We've done a lot of experiments because we don't have all the resources we need. Many times we fail. Some we win. Give it a shot and show us how it went.

Good luck!


----------



## skdave (Apr 11, 2008)

Pretty hard to do. Overlap and the area will be darker.


----------



## charles95405 (Feb 1, 2007)

I sort of agree with the others...you can do it but the end result will probably not be commercially viable.


----------



## Tufflaw (Oct 4, 2008)

Thanks for the comments, I guess I'll just give it a shot but looks like I can't do all over prints on it then.


----------



## Max Dos (Aug 28, 2010)

You can't do all over with a 15 X 15! I thought you just wanted to print a 20 inch graphic, or the like.

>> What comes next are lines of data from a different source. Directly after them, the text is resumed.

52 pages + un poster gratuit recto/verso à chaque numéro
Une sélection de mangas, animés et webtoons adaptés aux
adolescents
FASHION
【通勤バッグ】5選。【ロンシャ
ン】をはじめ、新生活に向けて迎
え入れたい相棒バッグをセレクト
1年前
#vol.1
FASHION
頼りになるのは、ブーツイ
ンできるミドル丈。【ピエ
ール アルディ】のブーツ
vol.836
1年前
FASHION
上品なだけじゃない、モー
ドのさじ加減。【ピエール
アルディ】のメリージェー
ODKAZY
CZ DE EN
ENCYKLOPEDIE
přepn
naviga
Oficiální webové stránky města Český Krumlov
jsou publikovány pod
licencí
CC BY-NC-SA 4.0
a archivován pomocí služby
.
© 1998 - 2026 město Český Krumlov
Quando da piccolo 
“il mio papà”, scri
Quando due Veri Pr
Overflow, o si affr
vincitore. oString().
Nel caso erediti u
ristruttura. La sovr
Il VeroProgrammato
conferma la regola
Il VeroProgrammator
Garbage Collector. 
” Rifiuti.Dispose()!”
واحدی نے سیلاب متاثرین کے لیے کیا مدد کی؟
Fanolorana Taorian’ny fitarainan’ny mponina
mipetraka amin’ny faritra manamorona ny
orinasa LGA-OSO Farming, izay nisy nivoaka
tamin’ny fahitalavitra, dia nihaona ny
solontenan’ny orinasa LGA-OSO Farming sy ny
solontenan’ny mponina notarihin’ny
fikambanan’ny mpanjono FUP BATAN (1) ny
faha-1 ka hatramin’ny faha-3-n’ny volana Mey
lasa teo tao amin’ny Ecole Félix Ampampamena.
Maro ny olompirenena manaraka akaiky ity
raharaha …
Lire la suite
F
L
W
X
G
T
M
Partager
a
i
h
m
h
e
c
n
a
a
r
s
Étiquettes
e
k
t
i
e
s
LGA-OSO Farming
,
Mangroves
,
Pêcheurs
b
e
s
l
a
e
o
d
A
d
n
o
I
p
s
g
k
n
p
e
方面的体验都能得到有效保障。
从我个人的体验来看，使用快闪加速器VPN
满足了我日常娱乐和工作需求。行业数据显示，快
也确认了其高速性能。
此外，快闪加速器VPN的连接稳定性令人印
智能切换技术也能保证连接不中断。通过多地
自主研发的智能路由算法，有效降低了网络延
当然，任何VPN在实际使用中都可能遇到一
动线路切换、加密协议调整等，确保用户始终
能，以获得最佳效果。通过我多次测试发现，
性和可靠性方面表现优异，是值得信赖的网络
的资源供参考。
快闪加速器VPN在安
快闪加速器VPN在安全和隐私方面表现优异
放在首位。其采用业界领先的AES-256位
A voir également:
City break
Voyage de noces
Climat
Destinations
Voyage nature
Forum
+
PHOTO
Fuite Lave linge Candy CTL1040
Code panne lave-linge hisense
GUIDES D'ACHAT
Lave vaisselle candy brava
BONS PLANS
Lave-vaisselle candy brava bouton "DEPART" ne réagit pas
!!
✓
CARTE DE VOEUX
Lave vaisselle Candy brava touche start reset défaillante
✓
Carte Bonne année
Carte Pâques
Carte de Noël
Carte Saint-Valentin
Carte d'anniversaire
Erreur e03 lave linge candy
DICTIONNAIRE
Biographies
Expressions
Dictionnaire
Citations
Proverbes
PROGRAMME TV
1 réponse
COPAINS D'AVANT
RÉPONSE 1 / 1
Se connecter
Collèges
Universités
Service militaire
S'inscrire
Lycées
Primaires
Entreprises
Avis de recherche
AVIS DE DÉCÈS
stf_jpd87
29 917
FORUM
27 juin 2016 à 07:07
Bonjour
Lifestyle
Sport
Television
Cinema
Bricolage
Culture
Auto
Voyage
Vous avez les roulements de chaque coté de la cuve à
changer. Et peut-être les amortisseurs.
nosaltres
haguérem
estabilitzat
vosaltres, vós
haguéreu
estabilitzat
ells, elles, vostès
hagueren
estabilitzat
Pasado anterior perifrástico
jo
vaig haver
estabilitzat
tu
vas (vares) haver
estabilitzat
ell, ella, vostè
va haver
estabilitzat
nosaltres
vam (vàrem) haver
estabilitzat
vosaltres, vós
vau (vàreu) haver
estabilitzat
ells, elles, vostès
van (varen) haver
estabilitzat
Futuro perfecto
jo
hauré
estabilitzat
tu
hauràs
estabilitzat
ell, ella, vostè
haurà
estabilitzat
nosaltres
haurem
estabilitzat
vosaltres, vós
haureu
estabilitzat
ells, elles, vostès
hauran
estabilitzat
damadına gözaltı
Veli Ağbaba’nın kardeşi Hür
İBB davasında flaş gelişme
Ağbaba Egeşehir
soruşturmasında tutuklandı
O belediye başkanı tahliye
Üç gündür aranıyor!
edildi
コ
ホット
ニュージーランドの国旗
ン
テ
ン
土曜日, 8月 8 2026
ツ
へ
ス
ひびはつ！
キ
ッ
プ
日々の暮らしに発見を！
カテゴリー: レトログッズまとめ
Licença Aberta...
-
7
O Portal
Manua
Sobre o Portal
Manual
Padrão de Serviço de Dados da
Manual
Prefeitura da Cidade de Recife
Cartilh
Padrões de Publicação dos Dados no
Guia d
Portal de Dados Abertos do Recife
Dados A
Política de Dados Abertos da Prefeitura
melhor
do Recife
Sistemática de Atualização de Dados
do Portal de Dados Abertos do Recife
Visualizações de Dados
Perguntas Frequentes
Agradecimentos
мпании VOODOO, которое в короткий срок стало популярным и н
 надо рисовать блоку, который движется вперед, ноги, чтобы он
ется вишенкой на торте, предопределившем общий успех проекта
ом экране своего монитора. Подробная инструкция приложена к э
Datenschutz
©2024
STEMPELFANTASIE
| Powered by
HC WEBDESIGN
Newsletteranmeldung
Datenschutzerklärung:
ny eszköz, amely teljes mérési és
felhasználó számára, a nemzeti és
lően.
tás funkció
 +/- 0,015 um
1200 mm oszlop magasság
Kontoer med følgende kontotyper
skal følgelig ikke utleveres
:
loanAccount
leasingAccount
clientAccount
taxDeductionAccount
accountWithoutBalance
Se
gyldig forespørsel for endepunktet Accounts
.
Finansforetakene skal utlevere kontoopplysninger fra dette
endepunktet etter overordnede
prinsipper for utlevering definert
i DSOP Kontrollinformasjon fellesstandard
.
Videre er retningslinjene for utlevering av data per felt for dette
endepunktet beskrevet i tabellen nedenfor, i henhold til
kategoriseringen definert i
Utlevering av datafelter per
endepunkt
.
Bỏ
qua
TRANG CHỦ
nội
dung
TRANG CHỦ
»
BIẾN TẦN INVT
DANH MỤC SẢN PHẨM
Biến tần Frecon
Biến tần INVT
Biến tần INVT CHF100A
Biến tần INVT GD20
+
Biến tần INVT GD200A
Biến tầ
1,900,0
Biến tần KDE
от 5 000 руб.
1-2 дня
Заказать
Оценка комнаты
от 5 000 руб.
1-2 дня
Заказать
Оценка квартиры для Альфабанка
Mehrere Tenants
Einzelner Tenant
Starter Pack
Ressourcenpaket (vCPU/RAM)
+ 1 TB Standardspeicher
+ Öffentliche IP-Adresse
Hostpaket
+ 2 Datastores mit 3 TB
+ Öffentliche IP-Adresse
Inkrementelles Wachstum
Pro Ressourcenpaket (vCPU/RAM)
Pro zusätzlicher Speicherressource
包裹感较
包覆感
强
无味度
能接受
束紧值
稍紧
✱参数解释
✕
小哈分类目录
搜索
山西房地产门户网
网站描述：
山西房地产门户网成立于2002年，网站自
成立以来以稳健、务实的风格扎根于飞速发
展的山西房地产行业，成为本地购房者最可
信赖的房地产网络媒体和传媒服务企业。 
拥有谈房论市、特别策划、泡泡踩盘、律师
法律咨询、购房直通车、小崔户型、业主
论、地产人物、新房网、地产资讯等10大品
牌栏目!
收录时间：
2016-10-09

I still think you can do 1 successful overlap per shirt (I've done it) but not 8 required for a full cover. But even to get to 1 good looking overlap, you'll have to waste a couple of shirts. Education has a cost.


----------



## Tufflaw (Oct 4, 2008)

Max Dos said:


> You can't do all over with a 15 X 15! I thought you just wanted to print a 20 inch graphic, or the like.
> 
> I still think you can do 1 successful overlap per shirt (I've done it) but not 8 required for a full cover. But even to get to 1 good looking overlap, you'll have to waste a couple of shirts. Education has a cost.


Actually not a shirt, I got some of the socks that Dave talked about in another thread, they look great but I didn't realize they were 19 inches long, so I was hoping to be able to do something with them.


----------



## pisquee (Jan 8, 2012)

Doing this is called patching.
As other have mentioned, it is tricky but possible. Takes practise to do it well, and better results can be gained with a press that has even temp and pressure across the platen. Using tacky sublimation paper, or heat resistant non permanent contact adhesive also helps.


----------



## Tufflaw (Oct 4, 2008)

pisquee said:


> Doing this is called patching.
> As other have mentioned, it is tricky but possible. Takes practise to do it well, and better results can be gained with a press that has even temp and pressure across the platen. Using tacky sublimation paper, or heat resistant non permanent contact adhesive also helps.


I have heat tape as well as the prospray stuff, how would you suggest I do this?


----------



## skdave (Apr 11, 2008)

16x20 min to print socks in most cases


----------



## uncletee (Feb 25, 2007)

we are doing some bandana's 20x20 my printer only 13x19 heat press 16x20. As for the artwork we match up gradients/or solid colors with a white border between. We love our DK-s20 16x20, good luck uncletee, message me If you need.


----------



## Fulldye1 (Dec 7, 2011)

Hey Dave did you get your polo's. They looked Sharp.


----------